Frida tertawa lepas, akhirnya tak bisa menahan geli. “Kamu tuh, ya! Nggak ada percikan-nyiprat segala!”
Raina mendengus tidak percaya. “Yakin? Nggak ada detik-detik drama Korea gitu? Pandangan kalian bertemu di bawah langit jingga, angin laut sepoi-sepoi, terus dia bilang ‘Kamu capek? Sini aku gendong’?”
“Ngaco banget sih!” sahut Frida sambil tertawa. “Dia tuh... ya biasa aja.gak ada wah-wahnya sama sekali..Terlalu lempeng.”
Raina menyeringai. “Justru cowok kayak gitu tuh bahaya. Biasanya diam-diam nyangkut di hati. Udah kayak lagu lama: ‘kau begitu berbeda, kau tiada duanya…’”
“Stop! Nggak usah nyanyi!” teriak Frida sambil tertawa lebih keras.

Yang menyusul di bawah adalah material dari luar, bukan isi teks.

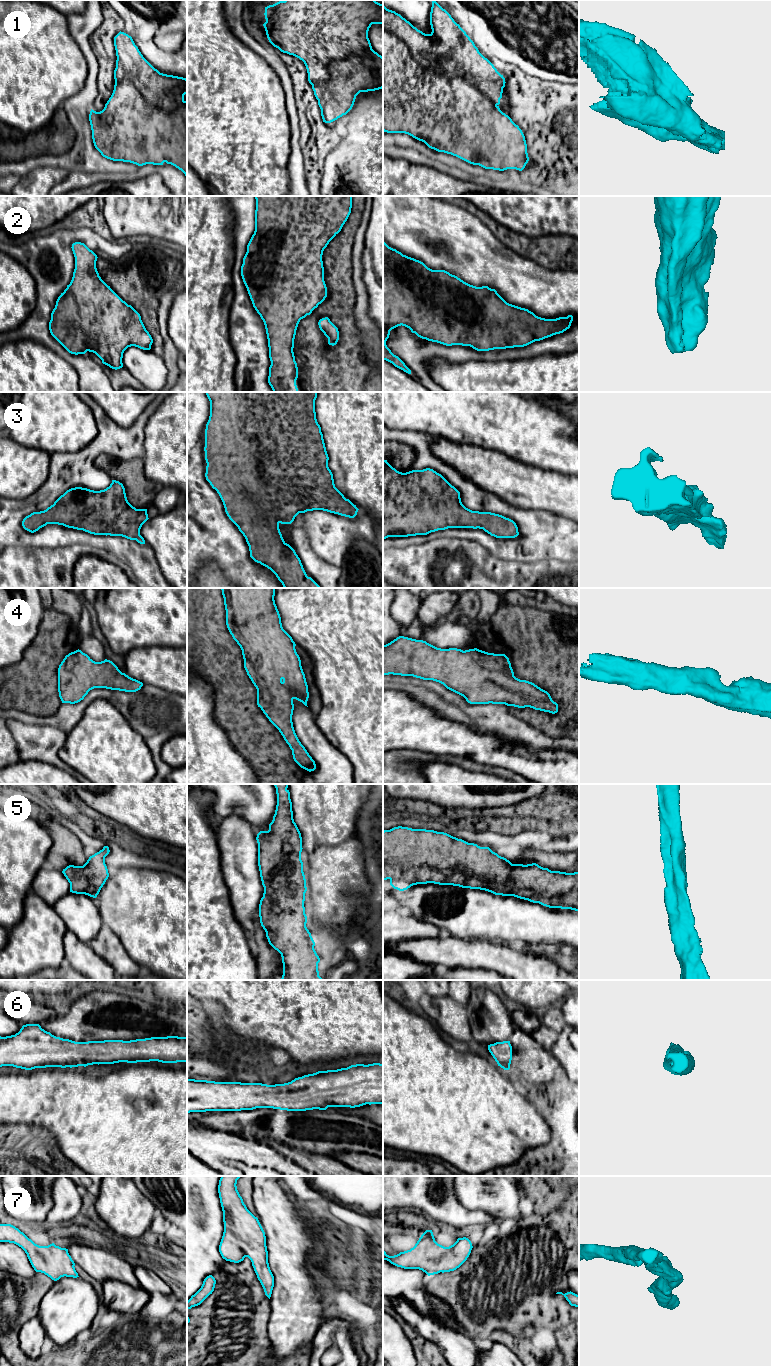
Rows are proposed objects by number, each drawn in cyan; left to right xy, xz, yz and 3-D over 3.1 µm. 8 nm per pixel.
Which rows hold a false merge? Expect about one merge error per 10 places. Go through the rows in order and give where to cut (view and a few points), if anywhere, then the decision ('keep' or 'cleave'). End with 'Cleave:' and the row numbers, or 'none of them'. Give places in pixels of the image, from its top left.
1: cut yz (383, 28), (398, 36), (424, 67), (463, 77), (496, 105); cleave
2: cut none; keep
3: cut none; keep
4: cut none; keep
5: cut none; keep
6: cut none; keep
7: cut none; keep
Cleave: 1

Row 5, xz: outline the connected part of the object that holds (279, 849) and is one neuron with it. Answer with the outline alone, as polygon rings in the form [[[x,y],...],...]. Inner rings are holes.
[[[274,784],[274,786],[277,794],[277,805],[273,820],[269,824],[269,830],[260,831],[256,837],[258,843],[258,866],[264,887],[263,897],[259,904],[260,923],[266,932],[269,944],[281,954],[283,963],[282,980],[323,980],[319,976],[318,963],[320,958],[314,949],[315,942],[306,927],[307,916],[305,914],[304,901],[307,887],[301,860],[303,849],[301,833],[293,819],[290,792],[287,789],[288,784]]]

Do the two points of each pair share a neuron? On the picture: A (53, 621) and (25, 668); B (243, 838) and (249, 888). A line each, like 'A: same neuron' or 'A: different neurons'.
A: same neuron
B: same neuron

Frida hanya tertawa puas, lalu berkata pelan, “Tapi serius, Frida. Kalau suatu hari ternyata kamu naksir asisten Dika.. aku duluan yang akan siapin kue buat perayaan.”
“Raina!!!!!”
“Tenang, tenang. Aku cuma bercanda… atau tergantung kamu nanti, ya.” Raina berkata tanpa dosa. Dan percakapan kecil mewarnai perjalanan mereka sepanjang Jalan ke rumah kontrakan Frida.